Task prompt >>
Change every "chart" in the material to "graph" and leave all other text the same. Omit the pictures from your answer.

[Recorded data]
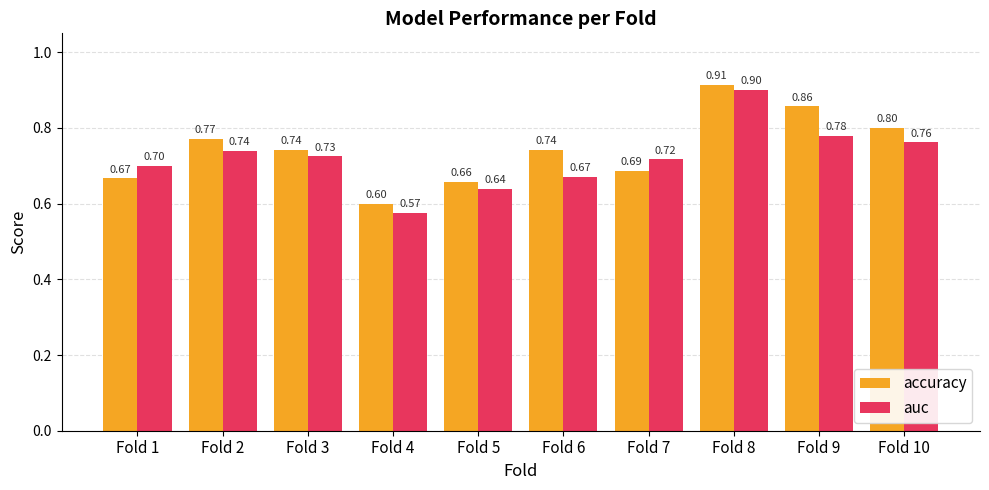

What is the minimum value for accuracy?

0.6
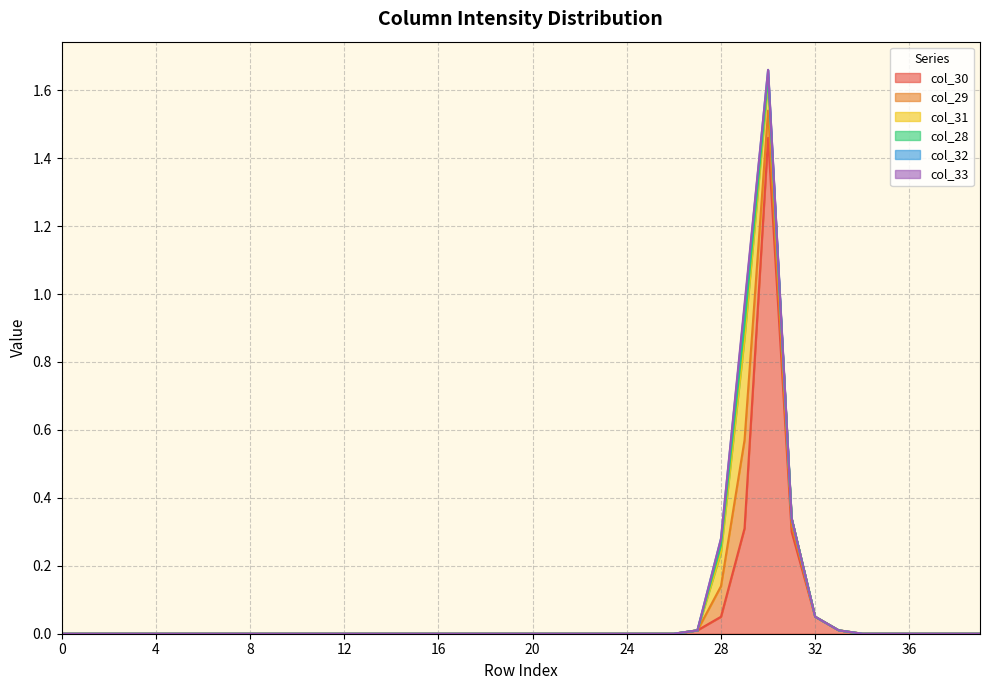

Which series changed the most between 10 and 18?

col_30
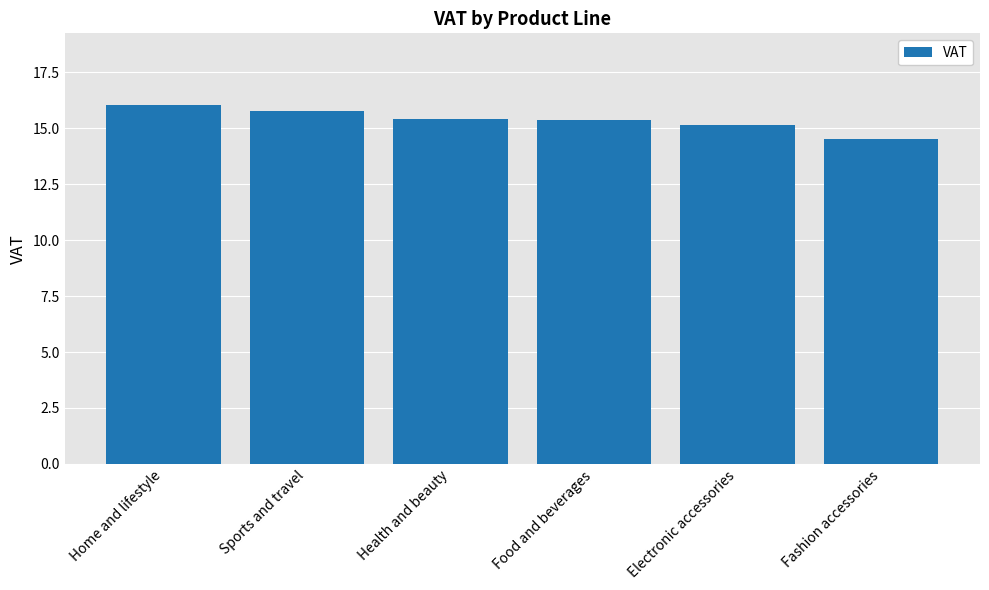

What is the average value?

15.4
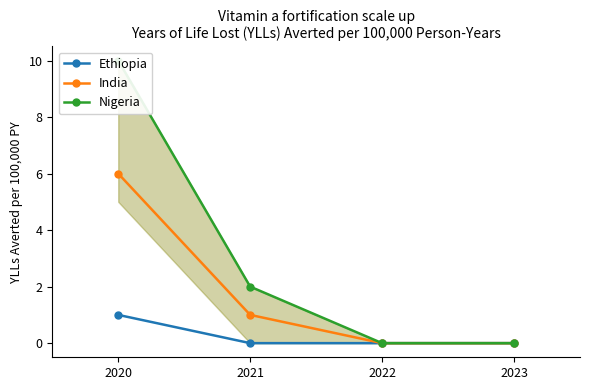

True or false: India has a value of 0 at 2023.

True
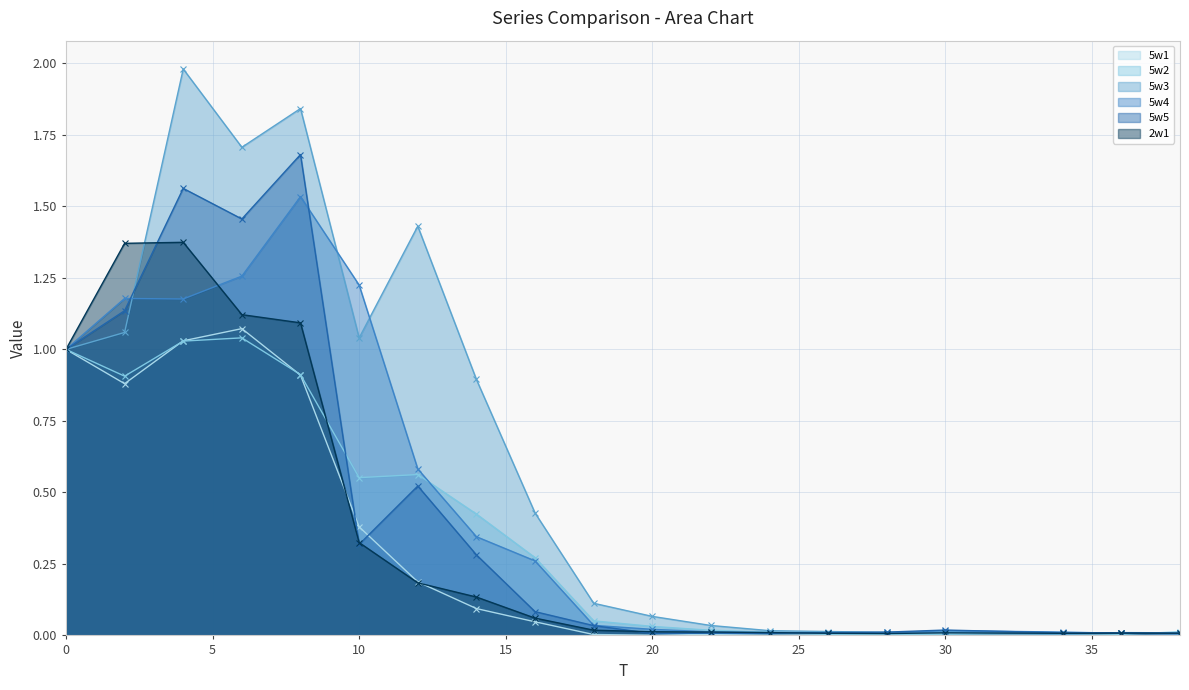

Is it true that 5w1 equals 0.0 at 20?

True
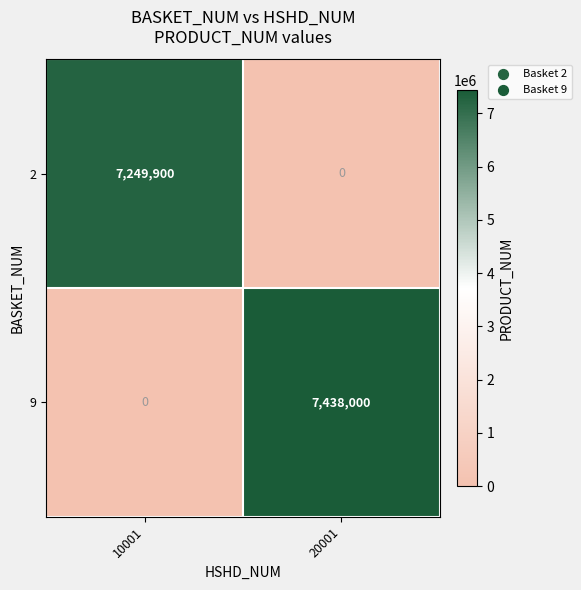

What is the difference between the maximum and minimum values in the 9 series?

7438000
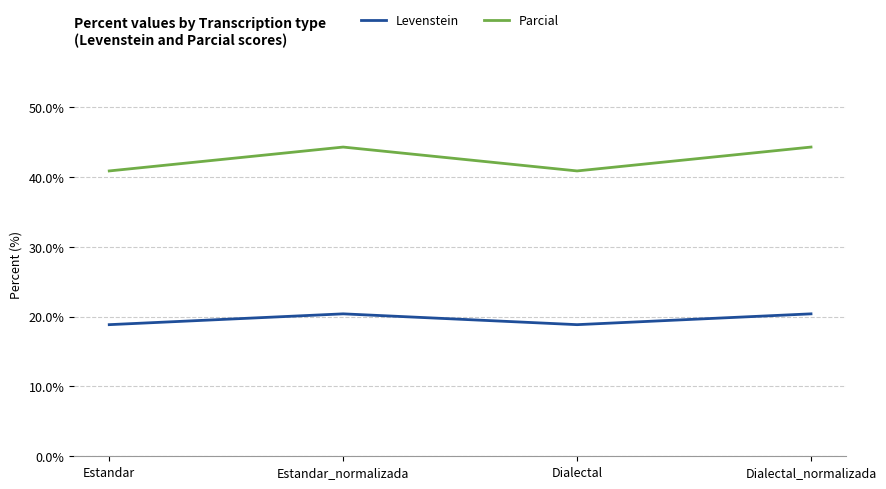

True or false: Parcial has more than 0 interior local peaks.

True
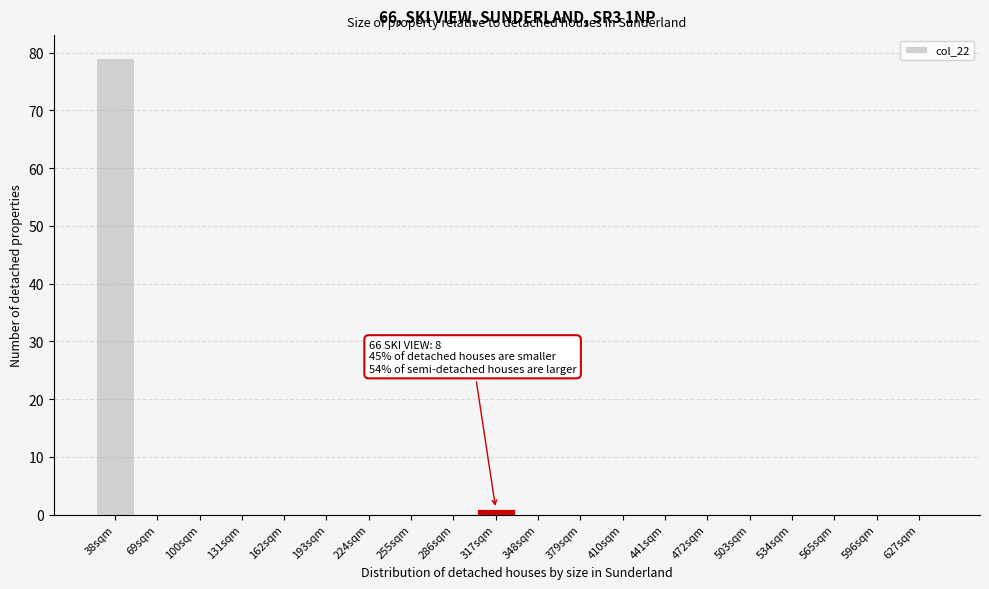

Reading left to right, extract all data points from this chart.

38sqm=79	69sqm=0	100sqm=0	131sqm=0	162sqm=0	193sqm=0	224sqm=0	255sqm=0	286sqm=0	317sqm=1	348sqm=0	379sqm=0	410sqm=0	441sqm=0	472sqm=0	503sqm=0	534sqm=0	565sqm=0	596sqm=0	627sqm=0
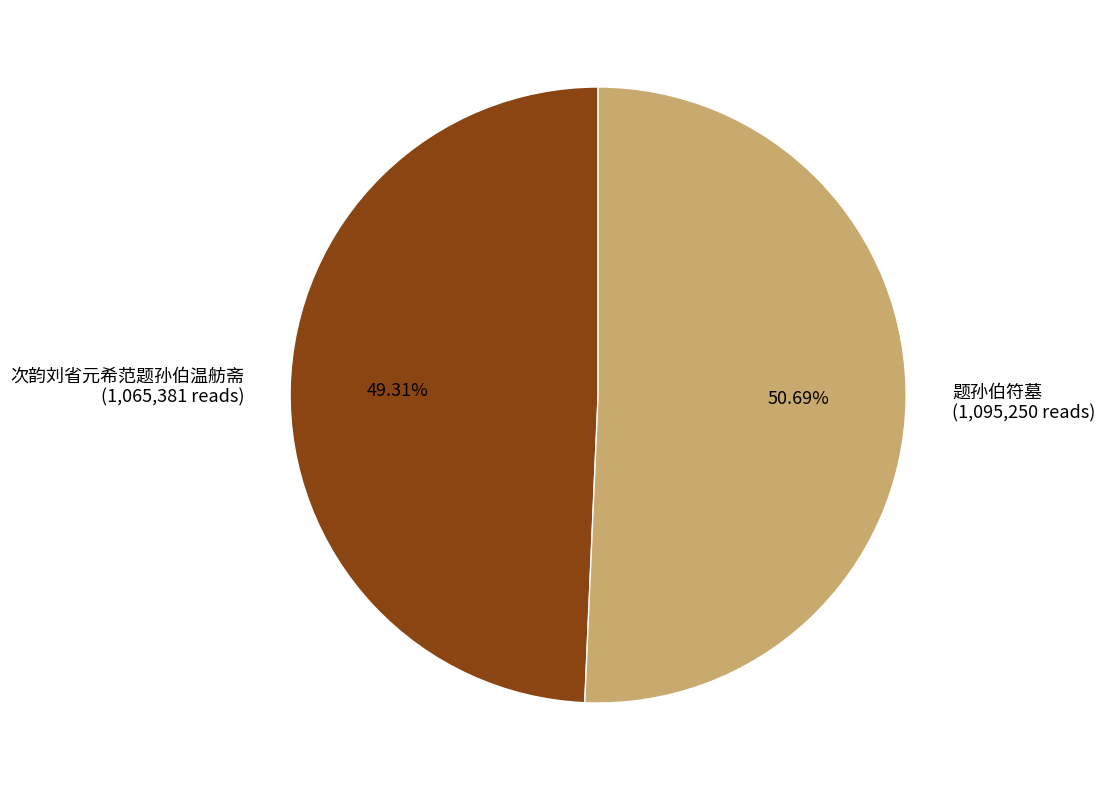

Which slice is the largest?

题孙伯符墓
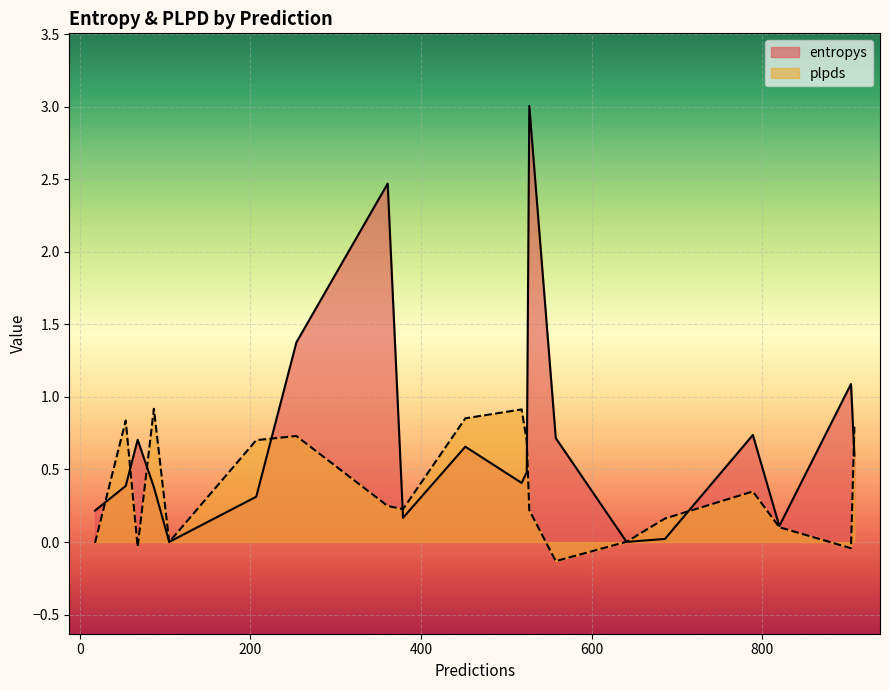

In entropys, how many points are lower than both neighbors (excluding endpoints)?

5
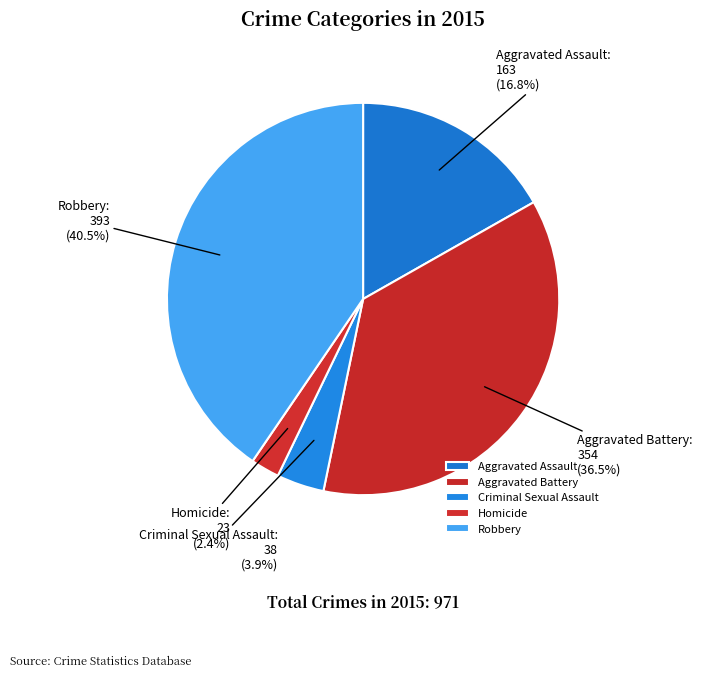

What is the ratio of the value at Robbery to the value at Aggravated Assault?

2.4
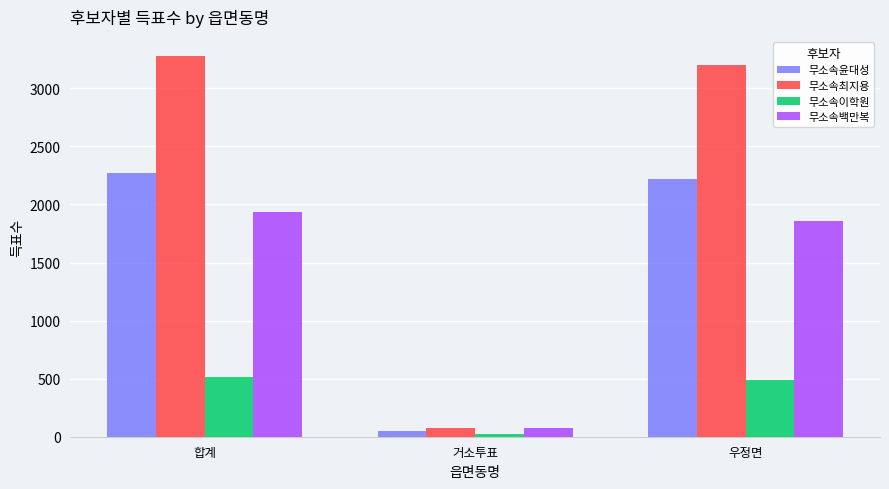

Count the number of categories in the chart.

3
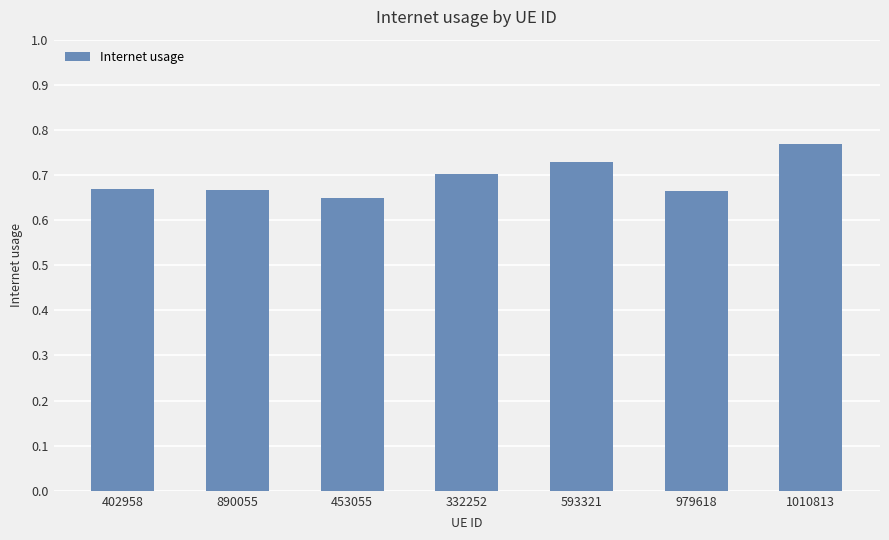

The value at 402958 is 0.1. True or false?

False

Reply >>
What is the minimum value for accuracy?

0.6

Which series changed the most between 10 and 18?

col_30

What is the average value?

15.4

True or false: India has a value of 0 at 2023.

True

Is it true that 5w1 equals 0.0 at 20?

True

What is the difference between the maximum and minimum values in the 9 series?

7438000

True or false: Parcial has more than 0 interior local peaks.

True

Reading left to right, extract all data points from this graph.

38sqm=79	69sqm=0	100sqm=0	131sqm=0	162sqm=0	193sqm=0	224sqm=0	255sqm=0	286sqm=0	317sqm=1	348sqm=0	379sqm=0	410sqm=0	441sqm=0	472sqm=0	503sqm=0	534sqm=0	565sqm=0	596sqm=0	627sqm=0

Which slice is the largest?

题孙伯符墓

In entropys, how many points are lower than both neighbors (excluding endpoints)?

5

What is the ratio of the value at Robbery to the value at Aggravated Assault?

2.4

Count the number of categories in the graph.

3

The value at 402958 is 0.1. True or false?

False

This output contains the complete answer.